======== Selected text ========

<h2><center>Translating Text to SQL with T5 Transformer</center></h2>

![](https://i.imgur.com/jVFMMWR.png)

<h4><center>Image Source:  <a href="https://ai.googleblog.com/2020/02/exploring-transfer-learning-with-t5.html">Google AI Blog</a></center></h4>

### Install Transformers Datasets (to get [wikiSQL dataset](https://huggingface.co/nlp/viewer/?dataset=wikisql))

In [None]:
!pip install -q -U datasets > /dev/null

### Libraries 📚⬇

In [None]:
from transformers import AutoModelWithLMHead, AutoTokenizer
from datasets import load_dataset
import random, warnings
warnings.filterwarnings("ignore")

========

Can you carry on the T5 text-to-SQL notebook above, starting right after its last line?

======== Supplied material ========

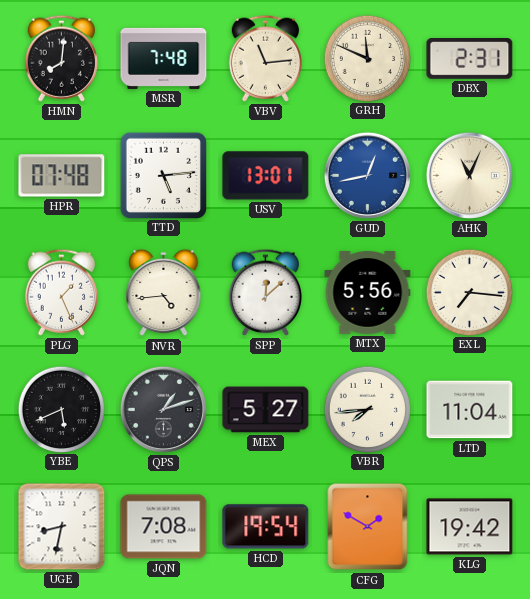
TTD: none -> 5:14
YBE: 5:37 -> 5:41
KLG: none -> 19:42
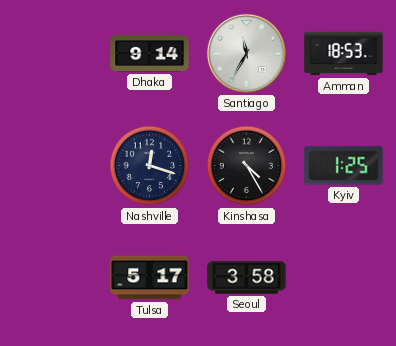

========

| Task output |
### Import the T5-base model [fine-tuned on WikiSQL](https://huggingface.co/mrm8488/t5-base-finetuned-wikiSQL?text=My+name+is+Wolfgang+and+I+live+in+Berlin) from [🤗/transformers](https://github.com/huggingface/transformers) [thanks to [Manuel Romero](https://huggingface.co/mrm8488)]

In [None]:
tokenizer = AutoTokenizer.from_pretrained("mrm8488/t5-base-finetuned-wikiSQL")
model = AutoModelWithLMHead.from_pretrained("mrm8488/t5-base-finetuned-wikiSQL")

### Predict Function

In [None]:
def get_sql(query):
    
    input_text = "translate English to SQL: %s </s>" % query
    
    features = tokenizer([input_text], return_tensors='pt')

    output = model.generate(input_ids=features['input_ids'], 
               attention_mask=features['attention_mask'])

    return tokenizer.decode(output[0])

In [None]:
valid_dataset = load_dataset('wikisql', split='validation')

### Sample Validation Data

In [None]:
valid_dataset[0]

### Prediction on WikiSQL Validation Set

In [None]:
for idx in random.sample(range(len(valid_dataset)), 250):
    print(f"Text: {valid_dataset[idx]['question']}")
    print(f"Pred SQL: {get_sql(valid_dataset[idx]['question'])}")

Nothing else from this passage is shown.